The platform decided to go against bad eating habits and the disorders derived from them.

A few days ago, Pinterest announced that it would no longer allow ads that promote weight loss among its users. According to the famous image platform, the decision was made based on several people's habits during the pandemic. According to the National Eating Disorders Association (NEDA), it can be considered unhealthy. Likewise, the isolation brought with it eating disorders that are affecting young people physically and mentally.

"NEDA is encouraged by this necessary step to prioritize the mental health and well-being of Pinners, especially those affected by diet culture, body shame, and eating disorders," explained Elizabeth Thompson, Acting Executive Director of NEDA in statements collected by Pinterest.

"Any weight loss language or images is prohibited."

Now, some have found a loophole that cannot be ignored. Although weight loss ads will be banned, companies that could originate this type of advertising will not be prohibited from participating in Pinterest. According to the platform:

Advertising promoting healthy lifestyles and habits or fitness products and services will continue as long as they focus on weight loss.

Against the abuse of women

Pinterest's decision fits into the framework of care for women that various social networks have faced. According to the World Wide Web Foundation (WWWF), thousands of searches and complaints from women were registered last year regarding the existing security measures in social networks. They are the ones who have requested that controls be tightened on who can or cannot comment on their publications and punish those who exceed them.

Of course, the idea of ​​the perfect body has helped the abuse against women grow on virtual platforms, and this is an issue that the networks want to end. For this reason, during the United Nations Generation Equality Forum on July 1 in Paris, Google, Facebook, Twitter, and TikTok pledged to stop the abuse of women on their respective platforms.

"Companies are committed to creating better ways for women to take charge of their online safety," explained the WWWF, allowing them to be the ones who have control over the information that is published and can have access to data such as who can view, comment or share your posts.

About this, Antigone Davis, "To protect women online and offline from abuse, exploitation, and harassment, we regularly update our policies and tools," Facebook's director of global security said in a statement, and technology in consultation with experts from around the world, including more than 200 women's safety organizations".

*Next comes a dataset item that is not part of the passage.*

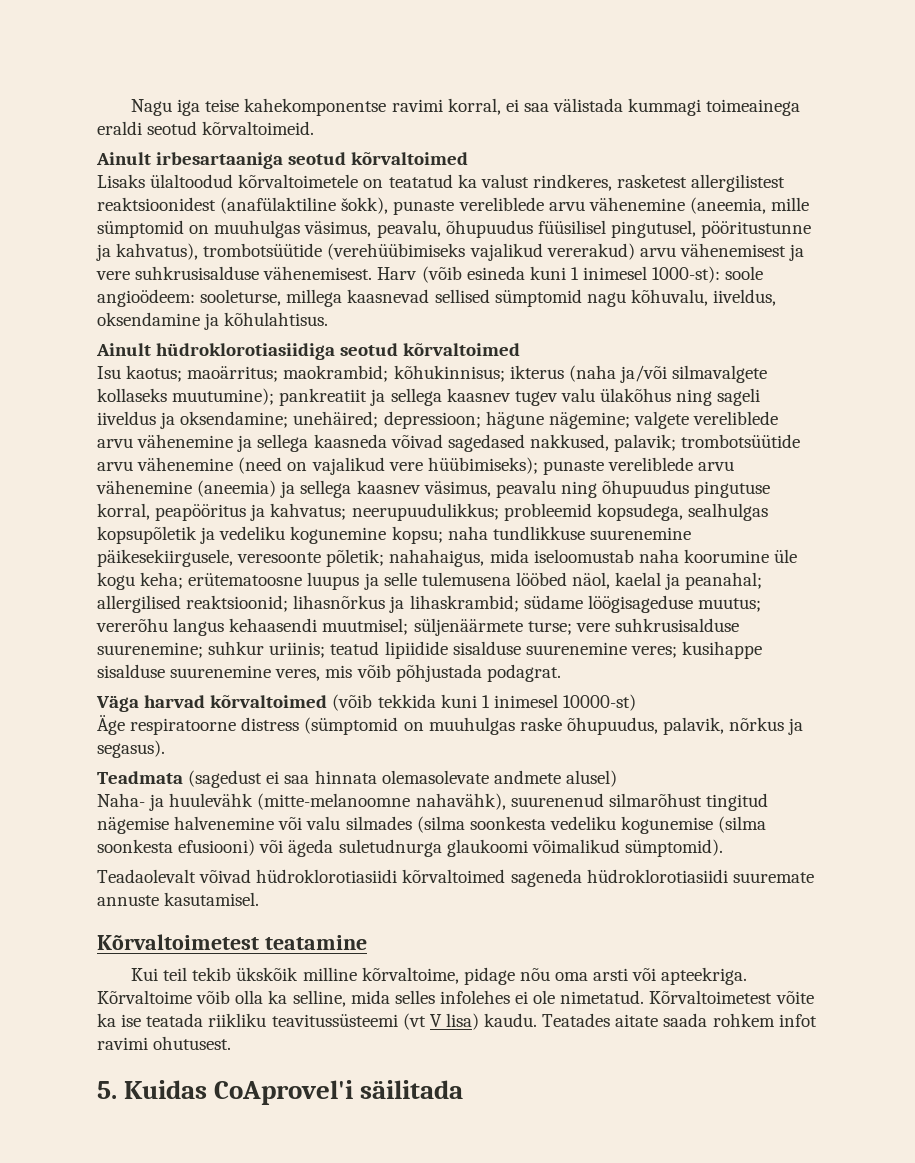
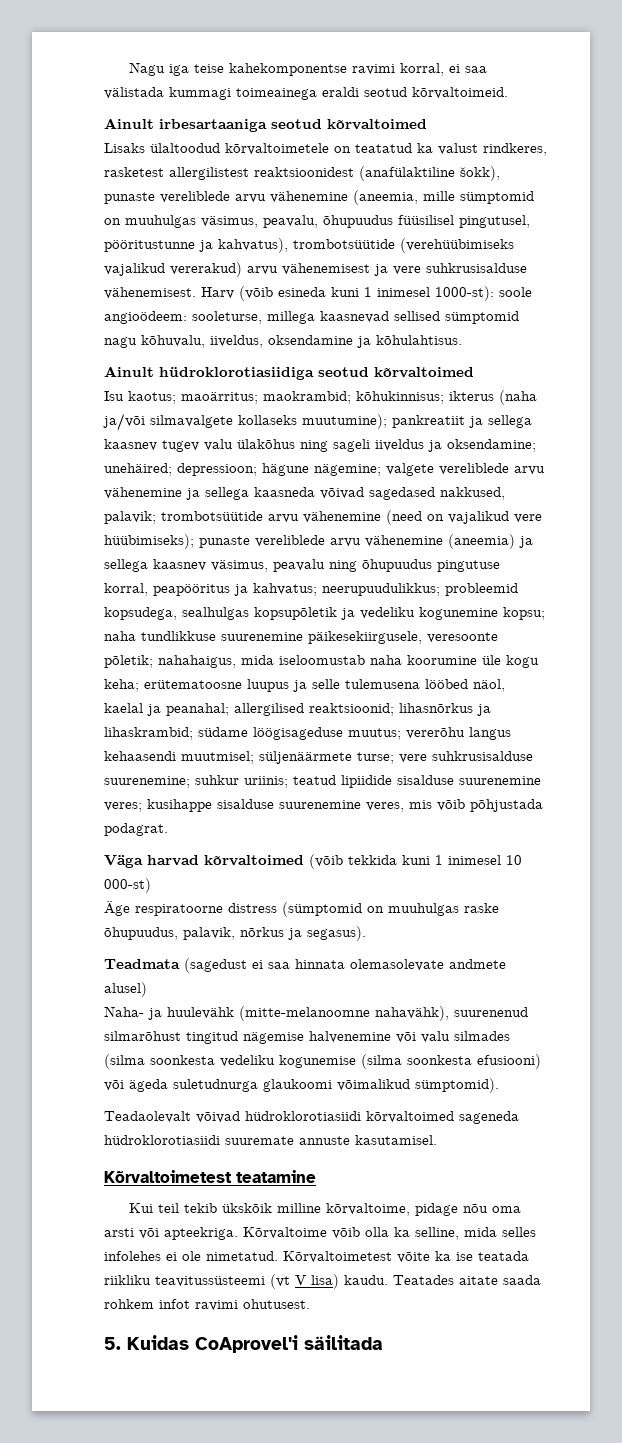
[563,694,637,711] 10000-st) -> [506,855,522,865] [104,878,151,893] 10 000-st)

However, several experts have criticized all these responses, including the statements of the WWWF, ensuring that although the abuse of women is put as the center of attention, the efforts are not being located in what is truly important: the abusers.

Platforms certainly have some responsibility to secure their online spaces, but unless they become more active and less responsive and chase abusers, hostile women and the underprivileged. Will continue to report abuse on groups. And convince a social media platform that it is worth reacting" was the message expressed by journalist Kim Lyons in an article on the matter and which was published in the specialized medium The Verge.